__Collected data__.

=== Section Start ===

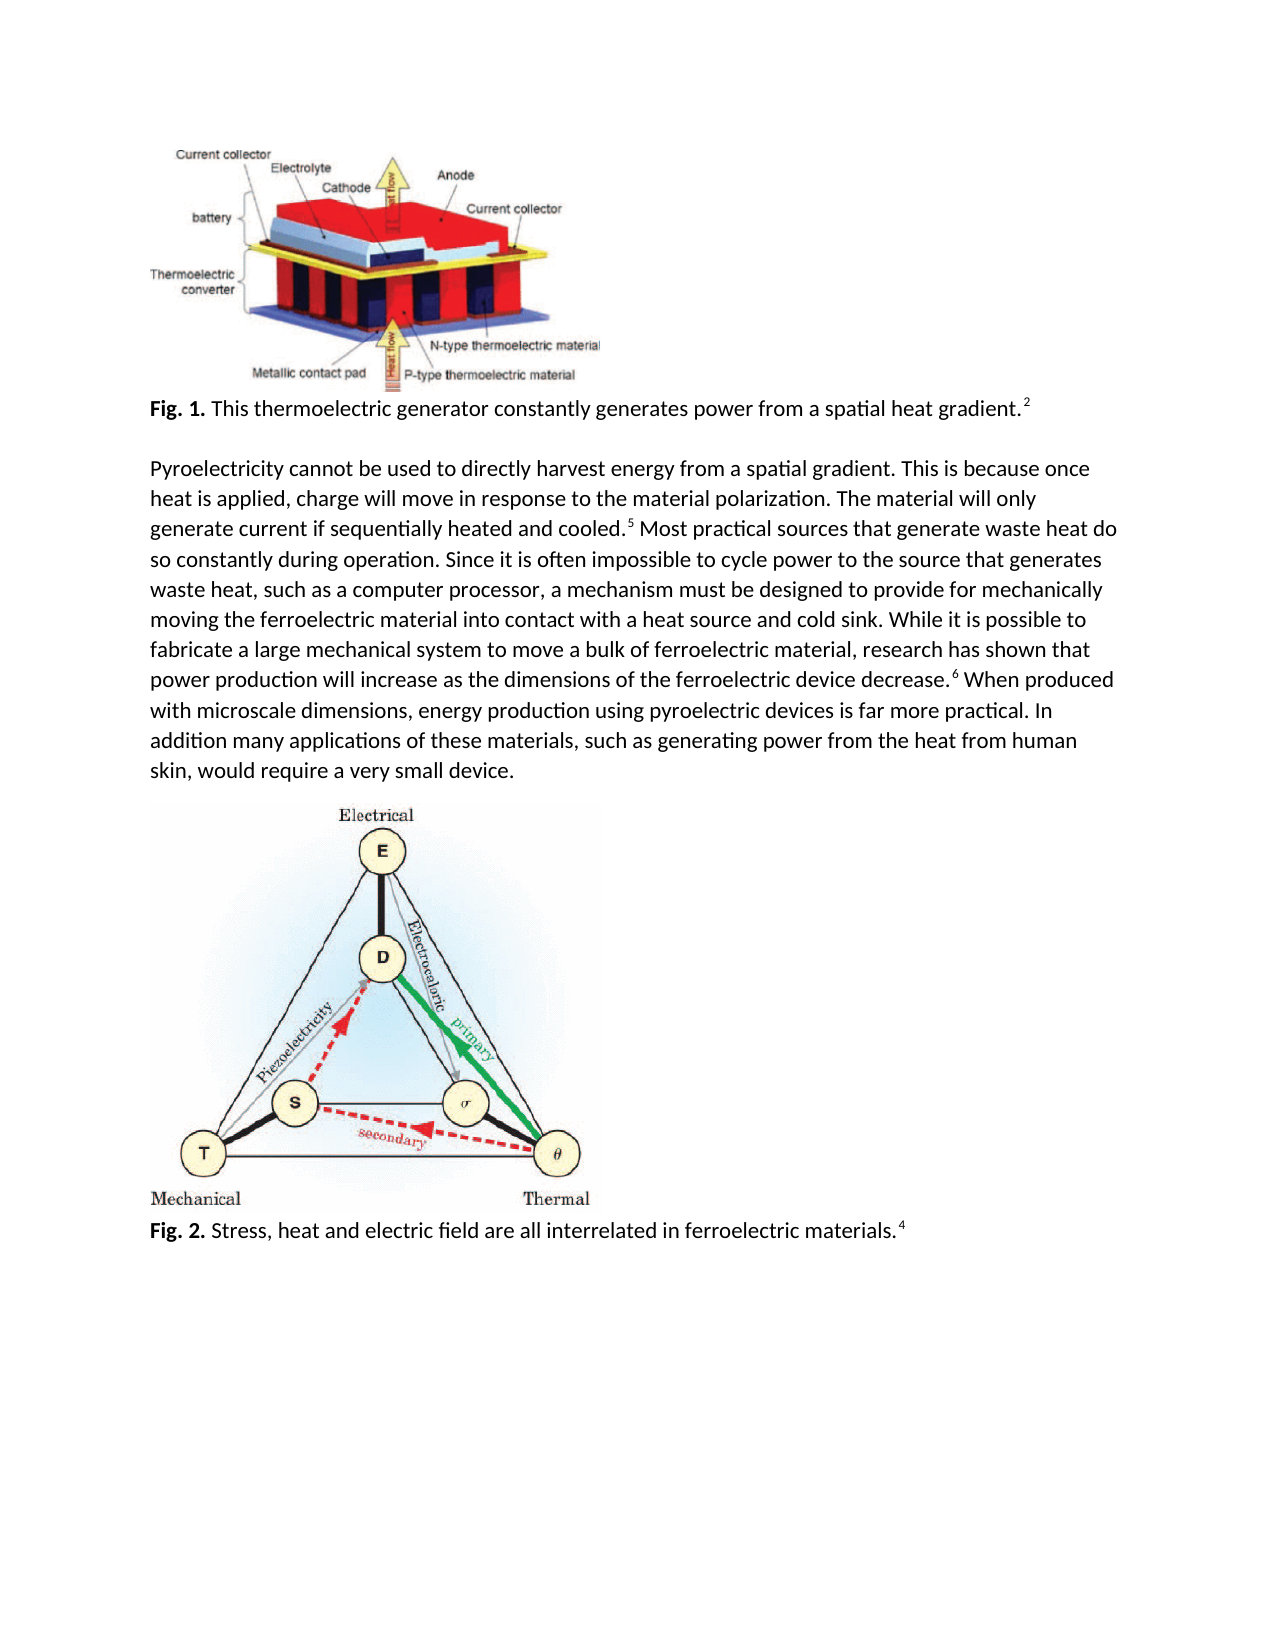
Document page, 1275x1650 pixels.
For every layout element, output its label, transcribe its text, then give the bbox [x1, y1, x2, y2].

text Pyroelectricity cannot be used to directly harvest energy from a spatial gradient. This is because once heat is applied, charge will move in response to the material polarization. The material will only generate current if sequentially heated and cooled.5 Most practical sources that generate waste heat do so constantly during operation. Since it is often impossible to cycle power to the source that generates waste heat, such as a computer processor, a mechanism must be designed to provide for mechanically moving the ferroelectric material into contact with a heat source and cold sink. While it is possible to fabricate a large mechanical system to move a bulk of ferroelectric material, research has shown that power production will increase as the dimensions of the ferroelectric device decrease.6 When produced with microscale dimensions, energy production using pyroelectric devices is far more practical. In addition many applications of these materials, such as generating power from the heat from human skin, would require a very small device. [150, 454, 1125, 784]
text Fig. 1. This thermoelectric generator constantly generates power from a spatial heat gradient.2 [150, 394, 1125, 422]
picture [150, 803, 600, 1214]
text Fig. 2. Stress, heat and electric field are all interrelated in ferroelectric materials.4 [150, 1216, 1125, 1244]
picture [150, 150, 600, 392]
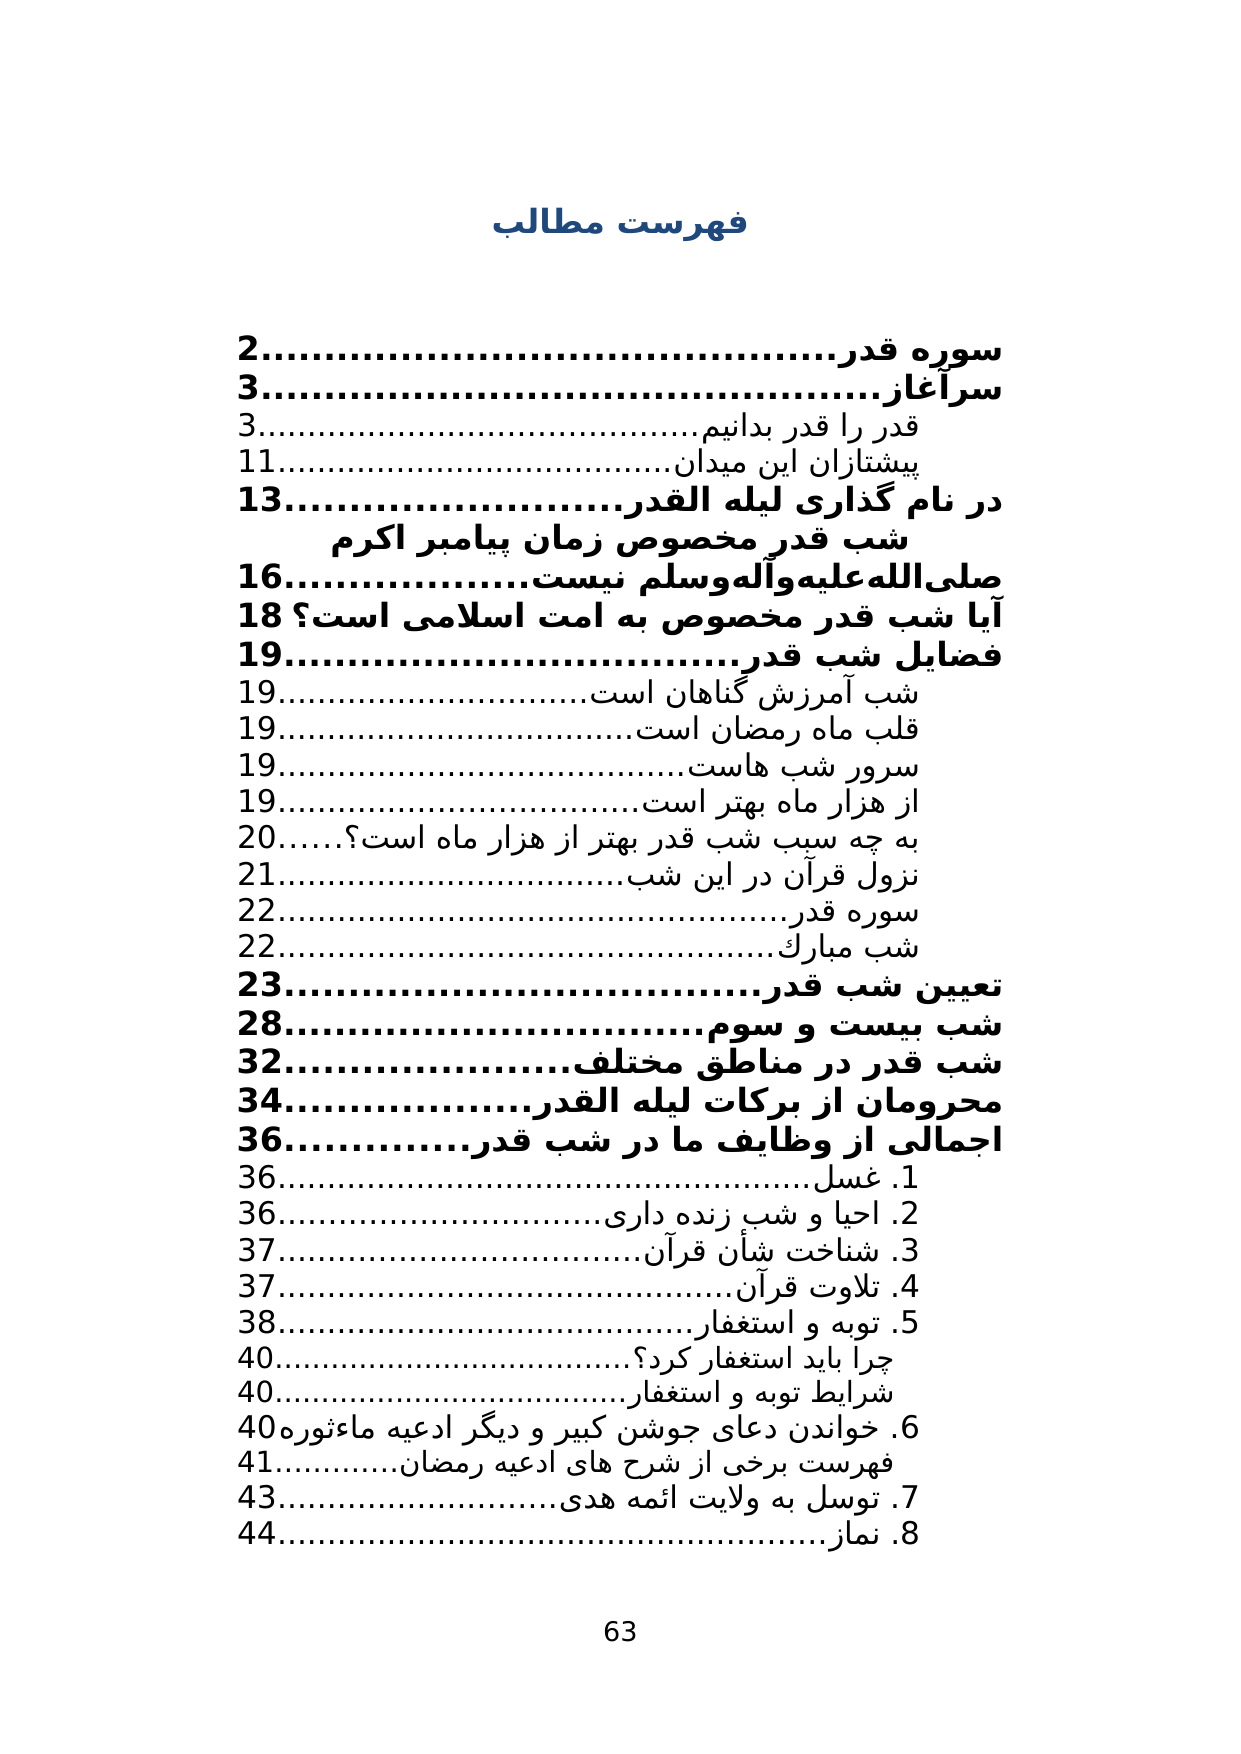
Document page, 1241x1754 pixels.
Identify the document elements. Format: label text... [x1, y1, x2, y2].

subtitle فهرست مطالب [236, 202, 1004, 241]
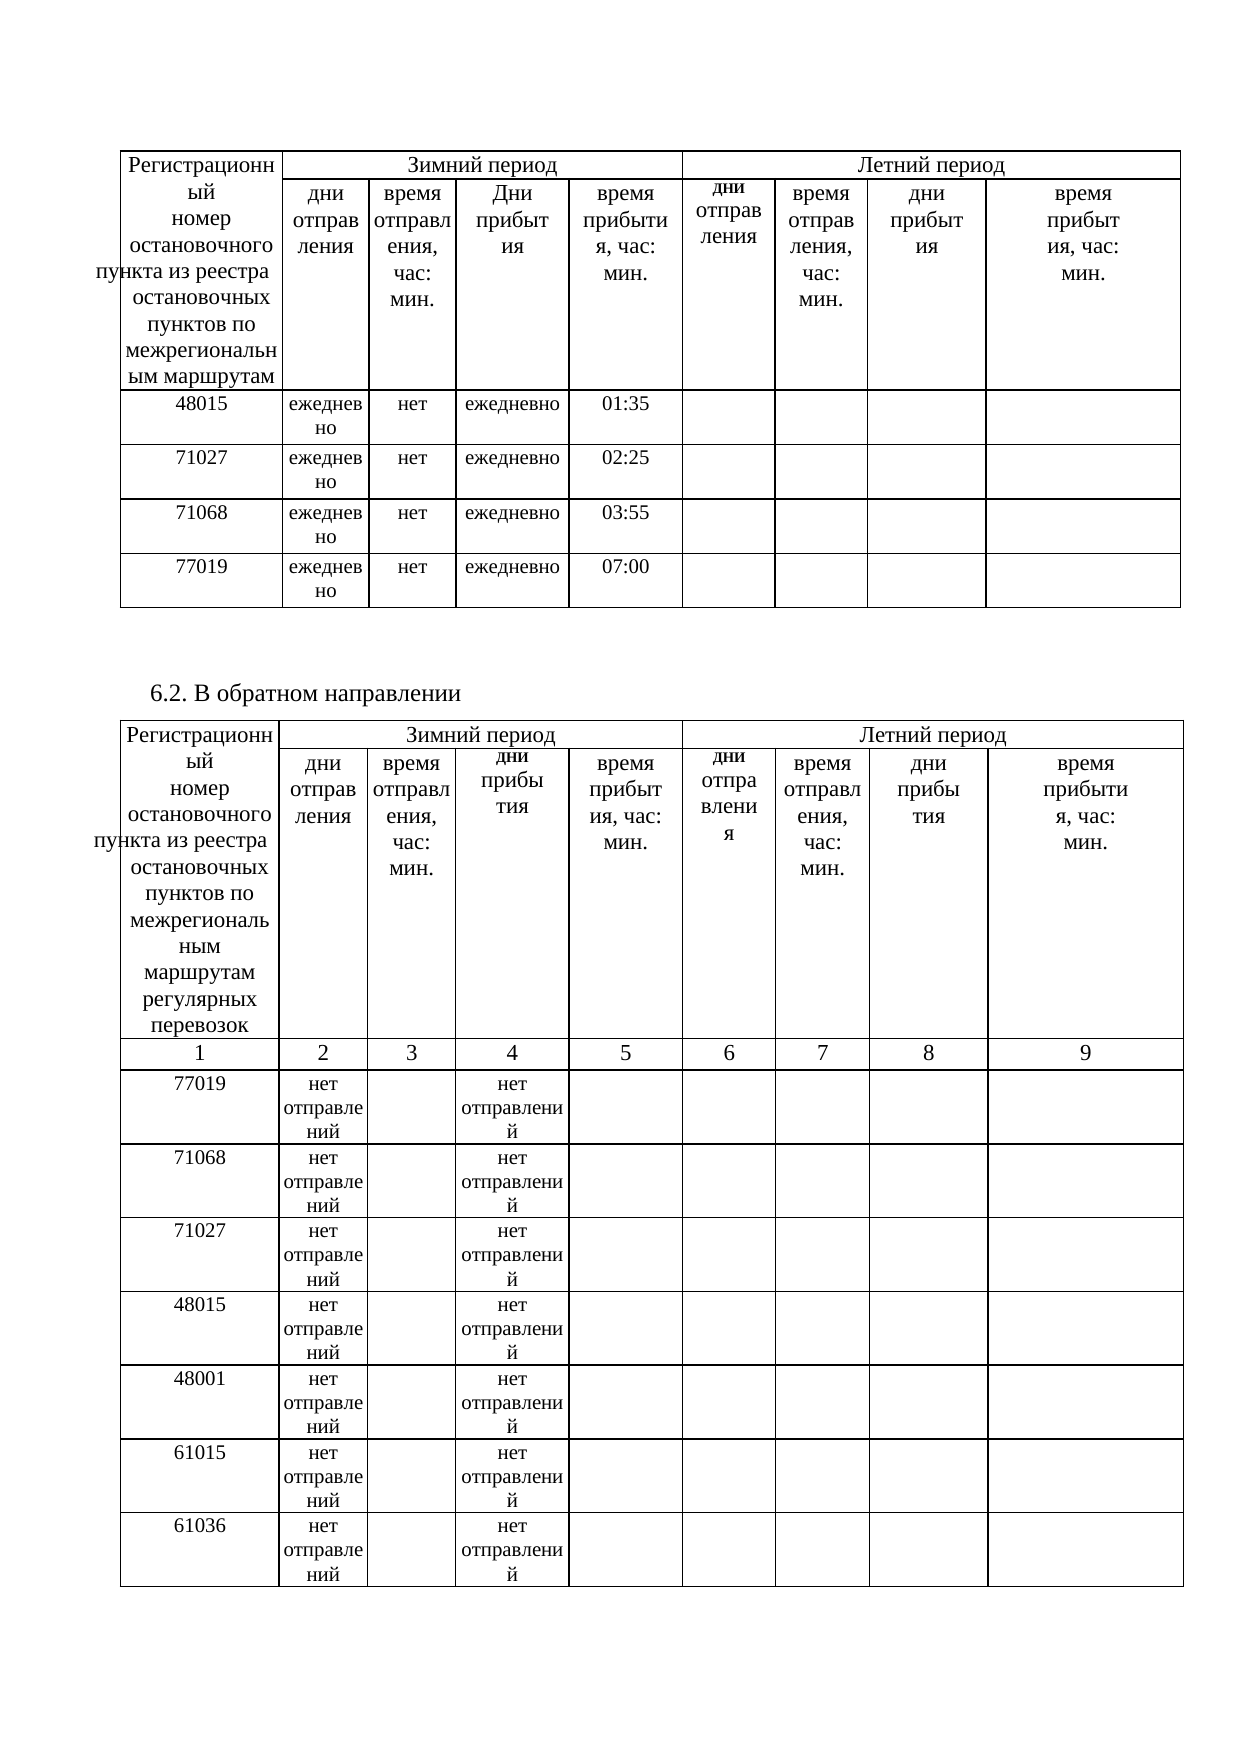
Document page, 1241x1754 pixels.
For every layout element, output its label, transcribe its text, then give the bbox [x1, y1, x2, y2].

table_cell время отправл ения, час: мин. [776, 749, 869, 1037]
table_header Летний период [683, 152, 1180, 178]
table_cell нет отправлений [280, 1366, 367, 1438]
table_cell Дни прибыт ия [457, 180, 568, 389]
table_cell нет [370, 554, 455, 607]
table_cell 1 [121, 1039, 278, 1069]
table_cell [776, 500, 867, 552]
table_cell [683, 1513, 775, 1586]
table_header Зимний период [283, 152, 682, 178]
table_cell нет отправлений [280, 1218, 367, 1291]
table_cell [570, 1218, 682, 1291]
table_cell дни прибы тия [870, 749, 987, 1037]
table_cell нет отправлений [280, 1071, 367, 1143]
table_cell [868, 391, 985, 444]
table_cell [683, 1071, 775, 1143]
table_cell [989, 1292, 1183, 1364]
table_cell [870, 1145, 987, 1217]
table_cell [683, 1145, 775, 1217]
table_header Зимний период [280, 721, 682, 747]
table_cell [368, 1218, 455, 1291]
table_cell [683, 554, 774, 607]
table_cell нет отправлений [280, 1440, 367, 1512]
table_cell 61015 [121, 1440, 278, 1512]
table_cell [987, 554, 1180, 607]
table_cell 7 [776, 1039, 869, 1069]
table_cell [683, 500, 774, 552]
table_cell 71068 [121, 1145, 278, 1217]
table_cell ежедневно [457, 445, 568, 498]
table_cell [368, 1071, 455, 1143]
table_cell время отправ ления, час: мин. [776, 180, 867, 389]
table_cell ежедневно [457, 500, 568, 552]
table_cell 4 [456, 1039, 568, 1069]
table_cell нет отправлений [456, 1292, 568, 1364]
table_cell [368, 1366, 455, 1438]
table_cell нет [370, 500, 455, 552]
table_cell дни отправ ления [280, 749, 367, 1037]
table_cell [987, 445, 1180, 498]
table_cell ежедневно [283, 500, 368, 552]
table_cell [868, 445, 985, 498]
table_cell [870, 1218, 987, 1291]
table_cell 48001 [121, 1366, 278, 1438]
table_cell время прибыт ия, час: мин. [987, 180, 1180, 389]
table_cell нет отправлений [456, 1513, 568, 1586]
table_cell время отправл ения, час: мин. [368, 749, 455, 1037]
table_cell [683, 1292, 775, 1364]
table_cell ежедневно [283, 391, 368, 444]
table_cell [776, 391, 867, 444]
table_header Регистрационный номер остановочного пункта из реестра остановочных пунктов по межрегиональным маршрутам регулярных перевозок [121, 152, 282, 389]
table_cell время прибыти я, час: мин. [570, 180, 682, 389]
table_cell [776, 1366, 869, 1438]
table_cell [989, 1071, 1183, 1143]
table_cell время прибыти я, час: мин. [989, 749, 1183, 1037]
table_cell [776, 1145, 869, 1217]
table_cell [989, 1513, 1183, 1586]
table_cell 77019 [121, 1071, 278, 1143]
table_cell 48015 [121, 1292, 278, 1364]
table_cell [868, 500, 985, 552]
table_cell ДНИ отпра влени я [683, 749, 775, 1037]
table_cell [776, 1440, 869, 1512]
table_cell [989, 1440, 1183, 1512]
table_cell 5 [570, 1039, 682, 1069]
table_cell 01:35 [570, 391, 682, 444]
table_cell ежедневно [283, 554, 368, 607]
table_cell нет отправлений [280, 1145, 367, 1217]
table_cell ежедневно [457, 554, 568, 607]
table_cell [989, 1218, 1183, 1291]
table_cell нет отправлений [456, 1366, 568, 1438]
table_cell [683, 445, 774, 498]
table_cell [683, 1440, 775, 1512]
table_cell [368, 1513, 455, 1586]
table_cell [776, 1513, 869, 1586]
table_cell нет отправлений [456, 1145, 568, 1217]
table_cell [870, 1513, 987, 1586]
table_cell 77019 [121, 554, 282, 607]
table_cell нет отправлений [456, 1218, 568, 1291]
table_cell 07:00 [570, 554, 682, 607]
table_cell нет [370, 445, 455, 498]
table_cell 48015 [121, 391, 282, 444]
table_cell 03:55 [570, 500, 682, 552]
table_cell 71027 [121, 1218, 278, 1291]
table_cell 6 [683, 1039, 775, 1069]
table_cell ежедневно [457, 391, 568, 444]
table_cell ДНИ прибы тия [456, 749, 568, 1037]
table_cell ежедневно [283, 445, 368, 498]
table_cell [870, 1292, 987, 1364]
table_cell нет отправлений [280, 1513, 367, 1586]
table_cell [683, 391, 774, 444]
table_cell [368, 1440, 455, 1512]
text 6.2. В обратном направлении [150, 678, 1090, 707]
table_cell [683, 1218, 775, 1291]
table_cell 71068 [121, 500, 282, 552]
table_cell 71027 [121, 445, 282, 498]
table_cell нет отправлений [280, 1292, 367, 1364]
table_cell 8 [870, 1039, 987, 1069]
table_cell [368, 1145, 455, 1217]
table_cell [776, 1071, 869, 1143]
table_cell [987, 500, 1180, 552]
table_cell [570, 1145, 682, 1217]
table_cell [776, 445, 867, 498]
table_cell ДНИ отправ ления [683, 180, 774, 389]
table_cell 9 [989, 1039, 1183, 1069]
table_cell [776, 1292, 869, 1364]
table_cell [570, 1292, 682, 1364]
table_cell [989, 1366, 1183, 1438]
table_header Летний период [683, 721, 1183, 747]
table_cell 02:25 [570, 445, 682, 498]
table_cell [989, 1145, 1183, 1217]
table_cell 3 [368, 1039, 455, 1069]
table_cell [776, 554, 867, 607]
table_cell 61036 [121, 1513, 278, 1586]
table_header Регистрационный номер остановочного пункта из реестра остановочных пунктов по межрегиональным маршрутам регулярных перевозок [121, 721, 278, 1037]
table_cell [868, 554, 985, 607]
table_cell нет отправлений [456, 1071, 568, 1143]
table_cell время отправл ения, час: мин. [370, 180, 455, 389]
table_cell [987, 391, 1180, 444]
table_cell дни прибыт ия [868, 180, 985, 389]
table_cell [870, 1440, 987, 1512]
table_cell нет отправлений [456, 1440, 568, 1512]
table_cell [570, 1440, 682, 1512]
table_cell 2 [280, 1039, 367, 1069]
table_cell [570, 1366, 682, 1438]
table_cell [870, 1366, 987, 1438]
table_cell время прибыт ия, час: мин. [570, 749, 682, 1037]
table_cell [776, 1218, 869, 1291]
table_cell [368, 1292, 455, 1364]
table_cell [683, 1366, 775, 1438]
table_cell дни отправ ления [283, 180, 368, 389]
table_cell [570, 1071, 682, 1143]
table_cell нет [370, 391, 455, 444]
table_cell [570, 1513, 682, 1586]
table_cell [870, 1071, 987, 1143]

=== Section End ===

__REQUIRED ACTION__.
Would you please copy all lines in the data that contain the word "Регистрационный"?

__WRITTEN RESPONSE__.
table_header Регистрационный номер остановочного пункта из реестра остановочных пунктов по межрегиональным маршрутам регулярных перевозок [121, 152, 282, 389]
table_header Регистрационный номер остановочного пункта из реестра остановочных пунктов по межрегиональным маршрутам регулярных перевозок [121, 721, 278, 1037]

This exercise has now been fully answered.